- [Entries supplied]
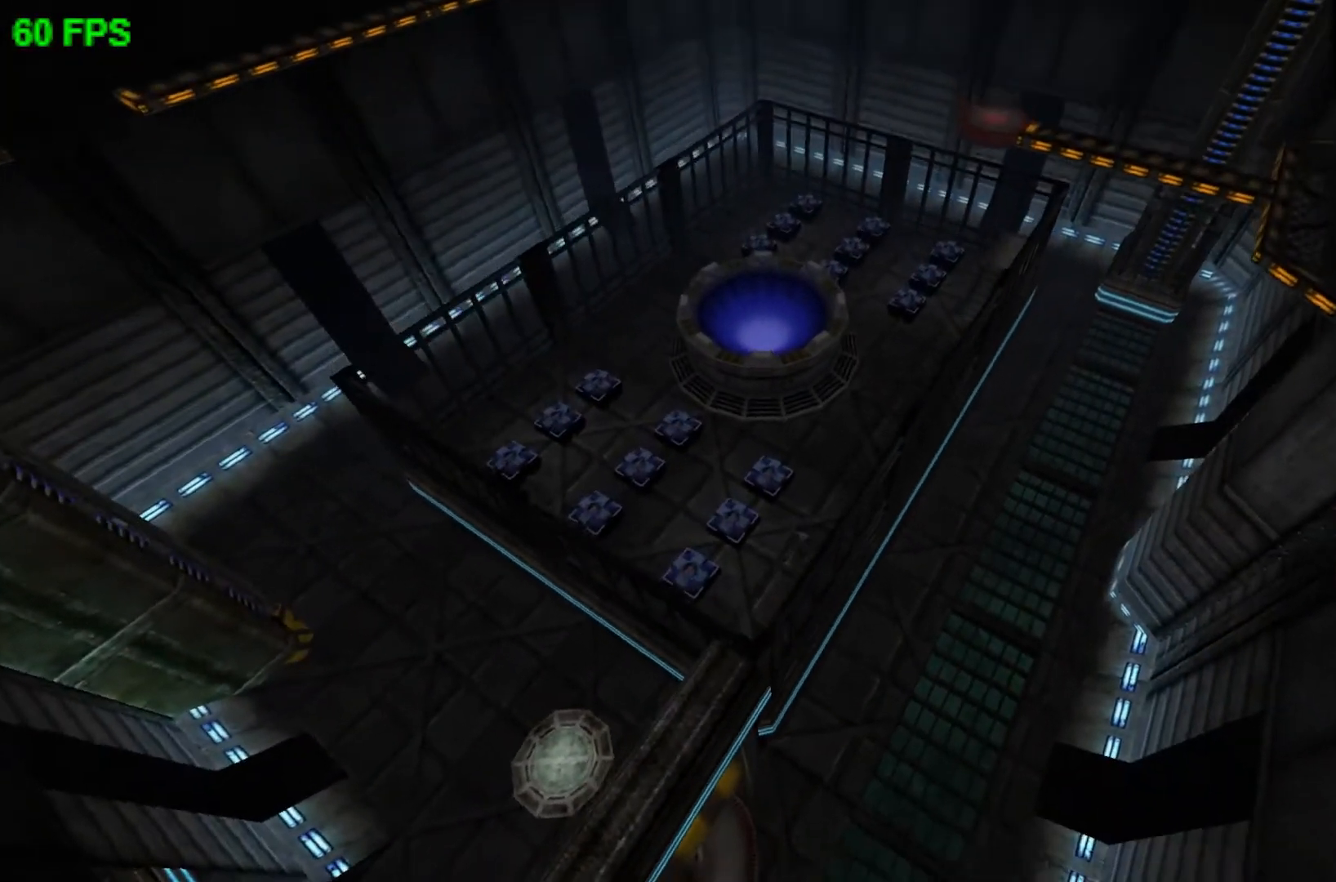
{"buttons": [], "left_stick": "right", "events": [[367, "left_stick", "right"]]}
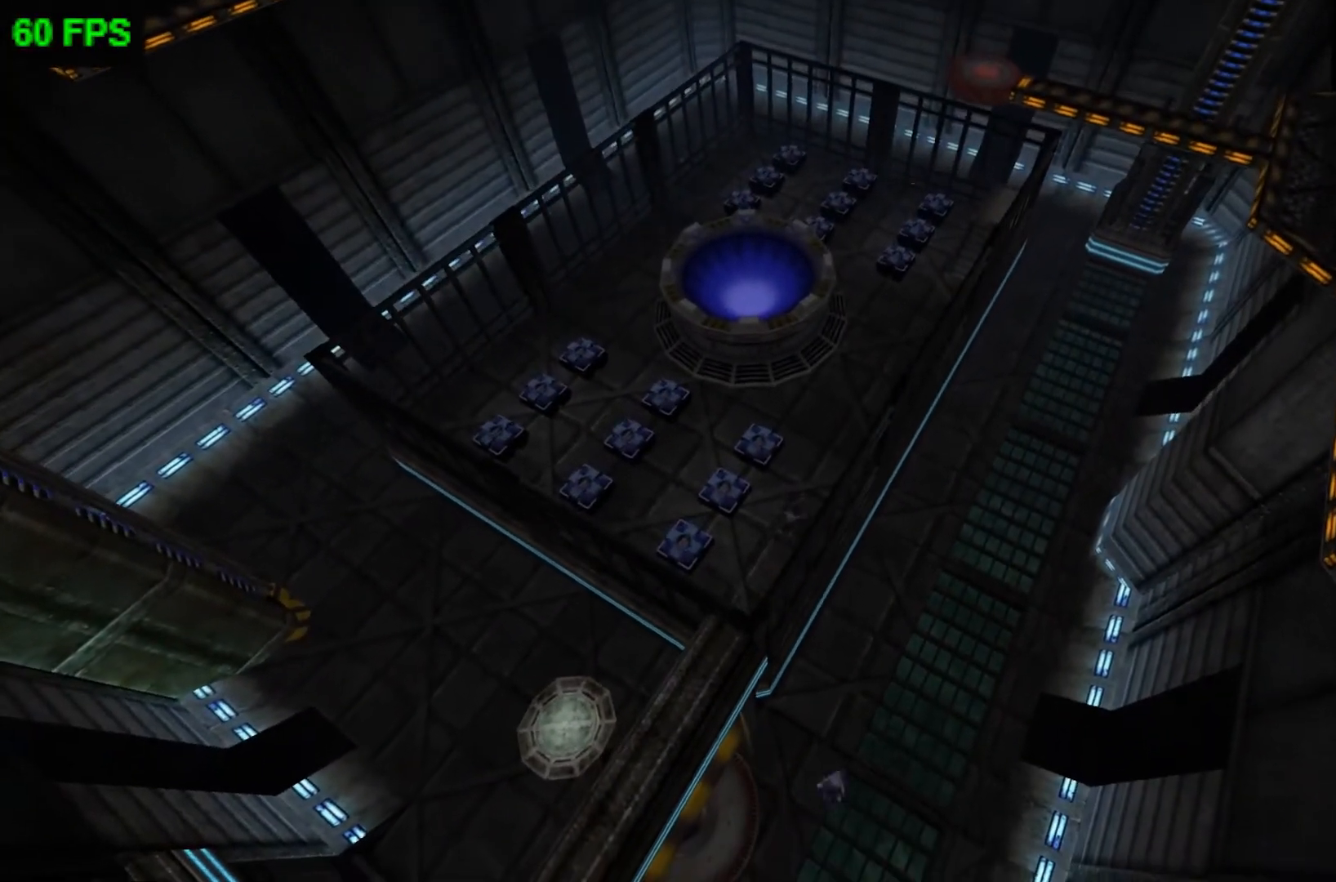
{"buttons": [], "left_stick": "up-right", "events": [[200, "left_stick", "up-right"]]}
--
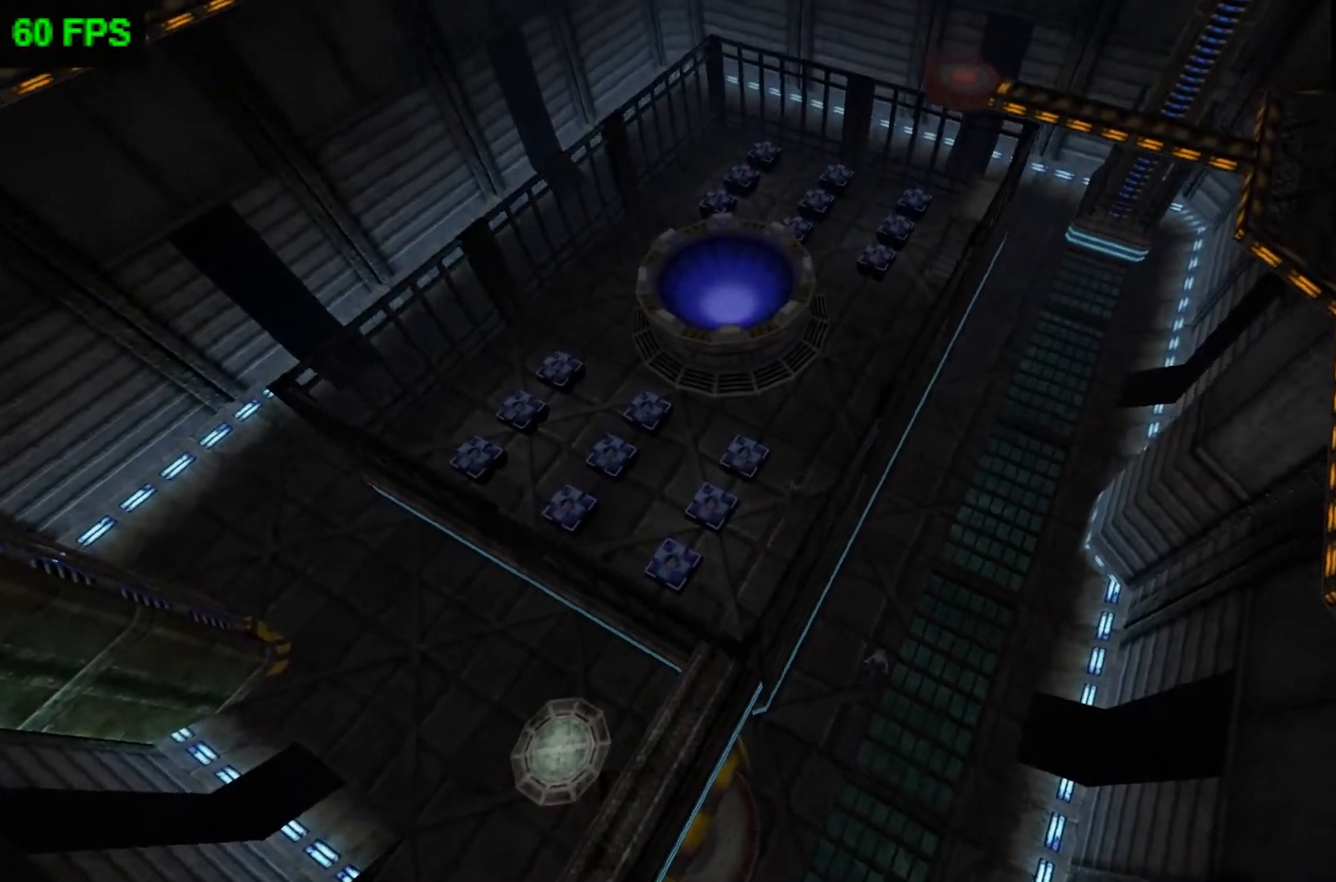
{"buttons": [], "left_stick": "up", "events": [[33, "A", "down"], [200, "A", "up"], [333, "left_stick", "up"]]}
---
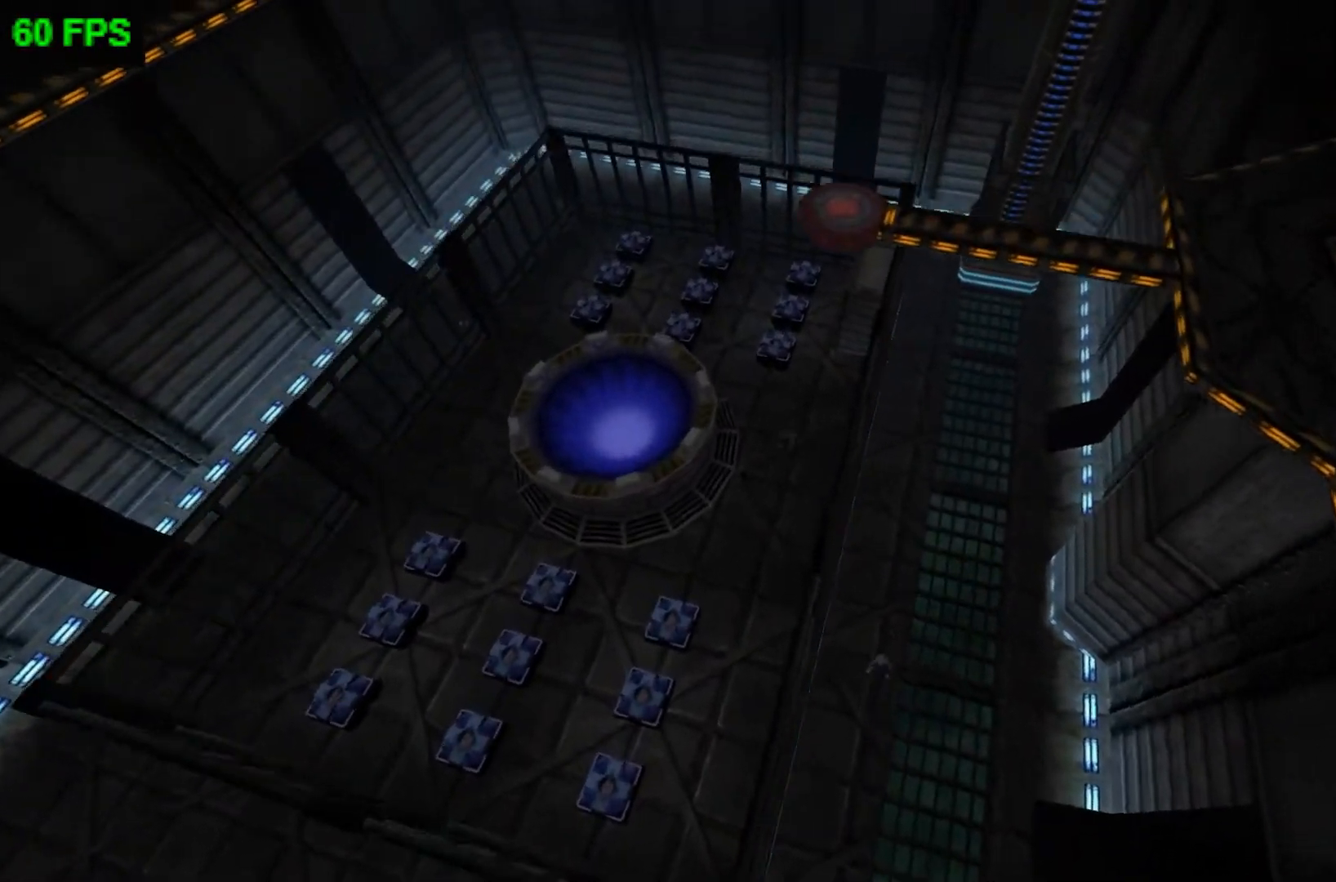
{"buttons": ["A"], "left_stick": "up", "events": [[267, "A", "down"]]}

- [Directions for this task]
Wherever a line in the records contains the word "right", copy that line.

- [Your response]
{"buttons": [], "left_stick": "right", "events": [[367, "left_stick", "right"]]}
{"buttons": [], "left_stick": "up-right", "events": [[200, "left_stick", "up-right"]]}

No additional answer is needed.